I still listen to metal a bit but I dont really look for artist as much. I realize that I've spend a lot of time finding about new artists, listening to music and talking about music on message boards. Now I mostly open radio and listen to classical, jazz or the local university radio without knowing the name of the artist playing.


----------



## azrinsani (Jul 31, 2010)

antiant said:


> I LOVE music, I try to create music, :crazy:


I think NxJ's like to create music. They need to have the judging function to make the music:tongue:


----------



## azrinsani (Jul 31, 2010)

One thing I seem to realize is that :-


N type do not listen to the lyrics... they just listen to the music tone
S type would listen to the lyrics and take the meanings literally
N types would also tend to have the lyric tune lingering in their mind.


----------



## Immemorial (May 16, 2010)

azrinsani said:


> One thing I seem to realize is that :-
> 
> 
> N type do not listen to the lyrics... they just listen to the music tone
> ...


That's actually spot on for me.

Especially since I can rarely understand what the bands I listen to are saying unless I have the lyrics up. :laughing:


----------



## Pixies (Jul 26, 2010)

I have to admit that lyrics are irrelevant to me. I don't pay much attention to them, and it's usually the singer's voice that fascinates me more than the actual lyrics. Which is probably why I love instrumental and classical music, and most of the music I listen to is in foreign languages I don't even understand - I really like the sound of them. Also, the music I listen to has to fit my current mood. I can't alter nor change my mood by listening to different kind music. It has to be in harmony with emotions, otherwise I get terribly annoyed.


----------



## Quin Sabe (Jan 26, 2010)

I used to be straight lyrics, when it came to music, but, not so much now. 
I still love deep far reaching lyrics and lyrics I identify with.
and beginning to love straight up music and rhythm, 
but I like best of both worlds. Trapt is a good example for combination.
Oh and novelty music, bluegrass drug songs, or Gothic country, etc. 
I guess you could sum up my genres as folk, alt-rock, Electronic, Texas country, Experimental, Indie, World, 40's/50's country and Rap.


----------



## lilmunchkin (Jul 4, 2010)

I listen to mostly pop music - I'm 19 I guess. I listen to the lyrics, but I imagine how they could apply to my life. If the song's about a relationship, since I'm not all that experienced, I might think about how I felt a certain way with a family member. I don't mean anything gross here, just the broad general definitions of emotions. Does that make sense?
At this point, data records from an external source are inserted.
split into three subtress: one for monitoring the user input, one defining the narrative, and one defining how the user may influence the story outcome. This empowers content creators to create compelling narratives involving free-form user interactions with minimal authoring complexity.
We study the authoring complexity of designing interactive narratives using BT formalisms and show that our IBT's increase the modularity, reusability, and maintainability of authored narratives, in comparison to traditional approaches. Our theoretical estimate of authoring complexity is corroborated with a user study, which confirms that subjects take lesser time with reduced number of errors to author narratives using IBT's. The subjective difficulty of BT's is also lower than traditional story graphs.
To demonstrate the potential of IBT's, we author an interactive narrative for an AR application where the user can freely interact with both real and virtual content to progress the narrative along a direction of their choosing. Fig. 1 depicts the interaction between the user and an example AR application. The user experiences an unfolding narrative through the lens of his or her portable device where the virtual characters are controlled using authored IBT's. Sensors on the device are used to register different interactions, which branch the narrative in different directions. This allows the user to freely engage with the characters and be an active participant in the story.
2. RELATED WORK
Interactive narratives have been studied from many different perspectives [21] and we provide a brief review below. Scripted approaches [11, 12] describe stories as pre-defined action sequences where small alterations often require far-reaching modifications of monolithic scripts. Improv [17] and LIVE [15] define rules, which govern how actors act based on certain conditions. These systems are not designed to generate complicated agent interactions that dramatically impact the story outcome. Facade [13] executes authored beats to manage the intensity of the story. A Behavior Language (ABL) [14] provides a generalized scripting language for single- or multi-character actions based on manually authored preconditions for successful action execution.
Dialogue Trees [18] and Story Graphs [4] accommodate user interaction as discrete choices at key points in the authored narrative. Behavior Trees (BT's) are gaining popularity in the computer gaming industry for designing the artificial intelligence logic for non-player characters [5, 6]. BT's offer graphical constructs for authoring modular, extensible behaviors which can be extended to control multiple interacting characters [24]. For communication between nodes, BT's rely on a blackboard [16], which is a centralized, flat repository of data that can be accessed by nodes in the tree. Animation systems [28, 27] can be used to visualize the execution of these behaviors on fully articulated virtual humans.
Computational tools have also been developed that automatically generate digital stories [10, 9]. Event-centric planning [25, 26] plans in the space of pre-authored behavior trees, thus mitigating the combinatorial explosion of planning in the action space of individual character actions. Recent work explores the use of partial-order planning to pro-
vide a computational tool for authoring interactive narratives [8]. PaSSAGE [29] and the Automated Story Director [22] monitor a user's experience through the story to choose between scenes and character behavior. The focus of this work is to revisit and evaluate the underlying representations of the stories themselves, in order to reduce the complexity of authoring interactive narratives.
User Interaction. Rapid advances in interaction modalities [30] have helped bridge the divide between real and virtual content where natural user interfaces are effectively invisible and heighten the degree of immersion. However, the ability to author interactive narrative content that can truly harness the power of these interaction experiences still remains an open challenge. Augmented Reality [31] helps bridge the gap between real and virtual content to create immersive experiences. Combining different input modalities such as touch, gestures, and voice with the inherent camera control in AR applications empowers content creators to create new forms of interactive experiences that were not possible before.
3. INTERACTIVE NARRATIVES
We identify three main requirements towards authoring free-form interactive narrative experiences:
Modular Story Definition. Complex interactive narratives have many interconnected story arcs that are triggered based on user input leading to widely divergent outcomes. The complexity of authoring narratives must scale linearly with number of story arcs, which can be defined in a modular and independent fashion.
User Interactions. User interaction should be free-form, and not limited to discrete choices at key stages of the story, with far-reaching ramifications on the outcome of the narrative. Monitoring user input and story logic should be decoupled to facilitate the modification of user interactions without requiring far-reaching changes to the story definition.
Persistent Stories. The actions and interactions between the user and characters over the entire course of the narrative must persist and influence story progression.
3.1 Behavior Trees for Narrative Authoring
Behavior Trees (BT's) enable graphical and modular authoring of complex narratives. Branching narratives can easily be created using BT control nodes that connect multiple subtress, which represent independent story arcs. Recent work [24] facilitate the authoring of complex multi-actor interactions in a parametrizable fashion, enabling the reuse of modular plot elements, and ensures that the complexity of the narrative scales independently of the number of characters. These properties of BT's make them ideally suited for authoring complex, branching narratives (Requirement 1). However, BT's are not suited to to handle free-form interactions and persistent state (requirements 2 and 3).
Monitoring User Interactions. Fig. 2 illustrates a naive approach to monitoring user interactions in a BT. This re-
Although I like classical music, it seems very old fashioned to me. Do they still come out with new classical pieces (wow that must sound dumb)? I HATE dwelling on the past. It's over and done with so let's move on. That attitude kind of confuses my introversion need to reflect. 

Anyway, the rhythm moved my moods in a soothing way, but only when the mood and rhythm match, so I do pay attention to that.


----------



## azrinsani (Jul 31, 2010)

Hmm

it seems like the "Ns only listen to tune" doesn't apply too much 
hehe,

Wait!, wait a second.... What about If I say "N*T*s do not listen to the lyrics".... think of it... lyrics are mostly feelings (Fe).... hence having a T means that NT tends to just ignore it. The effect is even greater since they have an 'N' term which makes then like tunes rather than detail lyrics 

What dya guys think?


----------



## L'Empereur (Jun 7, 2010)

^ My ignoring lyrics depends on how many times I have heard a song.


----------



## Knives (Jul 22, 2010)

So I take it I am in the minority for knowing almost all the lyrics to any song on the radio by heart? As well as knowing some gangsta rap by heart? (Due to its comedic affect most of the time).


----------



## antiant (Jul 4, 2010)

I listen to lyrics and instrumental music because I LOVE music, ALL of it and everything it entails.


----------



## lyinfait (May 11, 2010)

Lyrics matter to me. If I buy a CD and it doesn't come with lyrics, I am disappointed. I like to read through them, independently of the music to see if there's something interesting there. I like artists because of their way with words. I sometimes find new music by reading through the lyrics first. A great voice won't keep me if the lyrics aren't good enough. That said, I love certain timbres and will check out an artist with hopes that their music will live up to that vocal quality. 

If I need to explore my thoughts, I put on music and let them flow with the music and lyrics. It's great for the creative process.

Music (lyrics, vocals, or actual instrumentation) will usually match my mood. 

I cannot fully concentrate while music is on, I focus on it--be it instrumental or otherwise--so it's off when I need to study or really work.

I'm drawn to quirky melodies and melancholy. I love piano, strings and acoustic versions. Band (big/marching) and orchestra music are fun to dance to and relax to. Electronica music is too repetitive for me.


----------